WASHINGTON, Jan. 5 (Xinhua) -- The U.S. government is asking the Congress for nearly 18 billion U.S. dollars in a decade to expand the current U.S. border wall with Mexico to nearly 1,000 miles (1,600 km), it was revealed Friday.
The current barrier along the U.S.-Mexico border is 654 miles (1,000 km) long. The new request, if granted, will bring more than 700 miles (1,140 km) of new and replacement barriers altogether over 10 years.
The plans are laid out in a document prepared by the Department of Homeland Security for a group of senators who asked the administration to detail its request for border security, according to a Wall Street Journal report Friday.
The non-wall requests include 5.7 billion dollars over five years for towers, surveillance equipment, unmanned aerial vehicles and other technology; 1 billion dollars over five years for road construction and maintenance; and 8.5 billion dollars over seven years for 5,000 new Border Patrol agents and other personnel.
The document, which details only the border-security elements, isn't meant to be a complete outline of the Donald Trump administration's requests, which also involve changes to the legal immigration system and other enforcement measures.

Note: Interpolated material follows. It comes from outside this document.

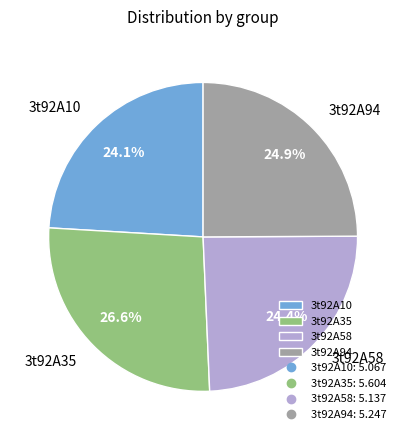

To the nearest percent, what is the average slice percentage?

25%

The Trump administration has already requested 1.6 billion dollars for new barrier in Texas and San Diego for the current fiscal year. Congress hasn't passed the spending bills for 2018, and wall funding is one of the hang-ups.
The new revealment comes as the White House and the Congress negotiate an immigration package that would legalize young undocumented immigrants who were brought to the U.S. as children. The White House has demanded that border security be included in the legislation.